Their role is to ensure that the school has effective policies and procedures, that staff are adequately trained and there are adequate resources in school to meet the responsibilities. Nominated governor should champion the cause but Safeguarding remains the responsibility of the full governing body. They don't delegate their group responsibility to one person.
The child's voice
Working Together 2013 is very clear that effective safeguarding systems are child centred. Children want their views to be heard and taken seriously. However, sometimes children, particularly younger children and those with learning disabilities, do not know that what is happening to them is wrong, and that they can get help to make their lives better. The NSPCC Childline Schools Service helps children to understand what abuse is, and to give children a voice. This service is currently fully funded and therefore free of charge to schools (2013).
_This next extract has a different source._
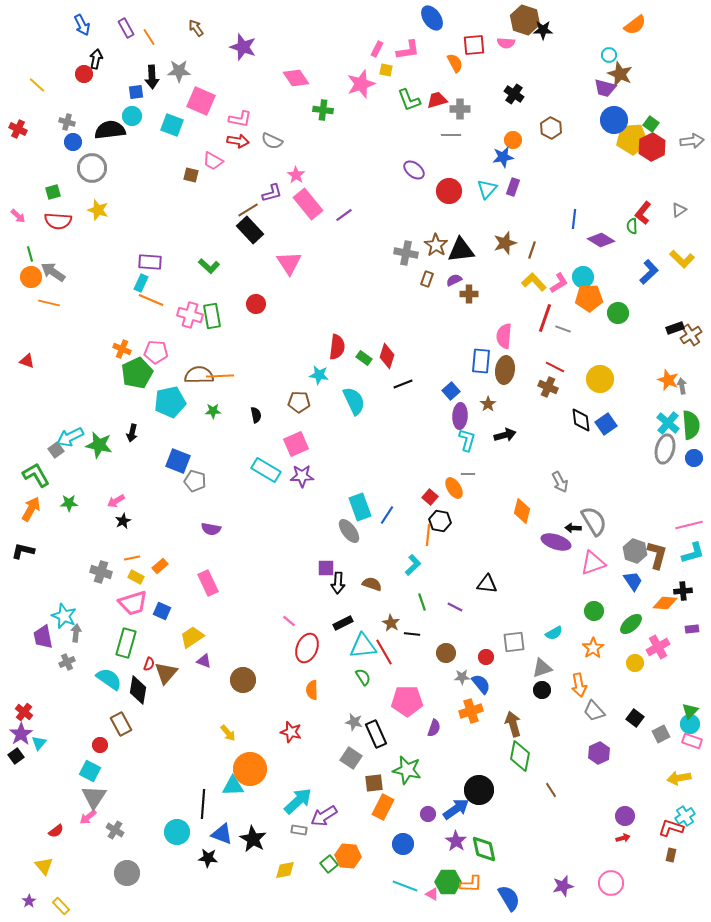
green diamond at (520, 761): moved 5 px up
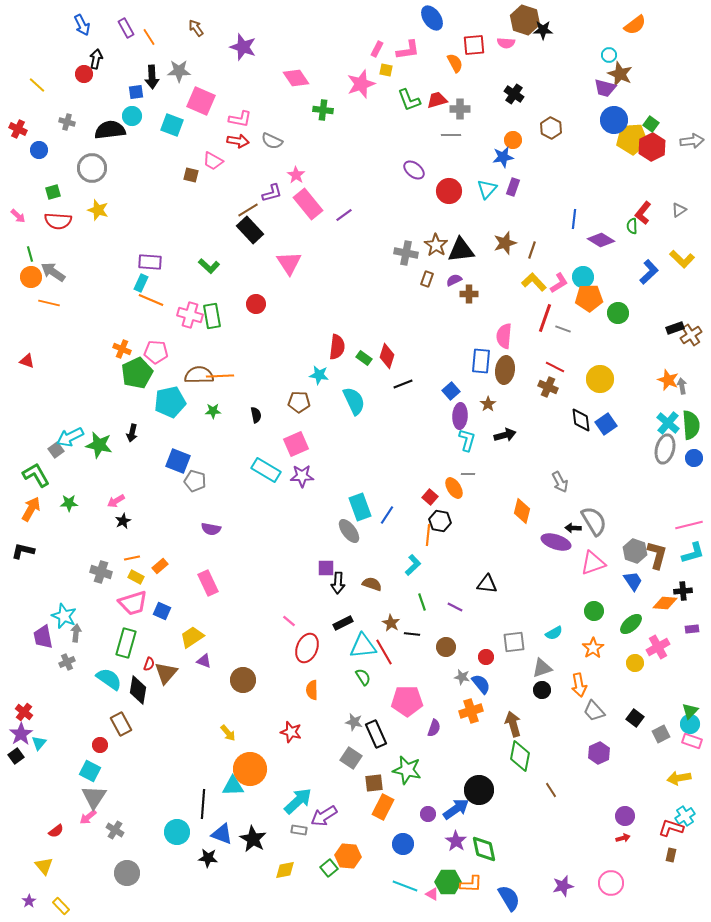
blue circle at (73, 142): moved 34 px left, 8 px down
brown circle at (446, 653): moved 6 px up
gray star at (462, 677): rotated 14 degrees clockwise
green square at (329, 864): moved 4 px down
We strongly urge all primary schools to take advantage of this valuable support service. The contact details can be found on the poster: Childline leaflet for assemblies
The statutory guidance 'Working Together to Safeguard Children' 2013 states that appropriate supervision and support must be in place for staff. Pastoral and designated child protection staff should be accessing regular reflective supervision. How this can most effectively be put in place will be a school's responsibility. A suggestion would be that the Deputy and Designated Persons offer reflective supervision for each other, or pair up with a local school. It would be important to maintain anonymity in respect of the children and family if the support was coming from a Designated person at another school. Records should always be kept of Safeguarding Support /supervision meetings and suggested templates are attached.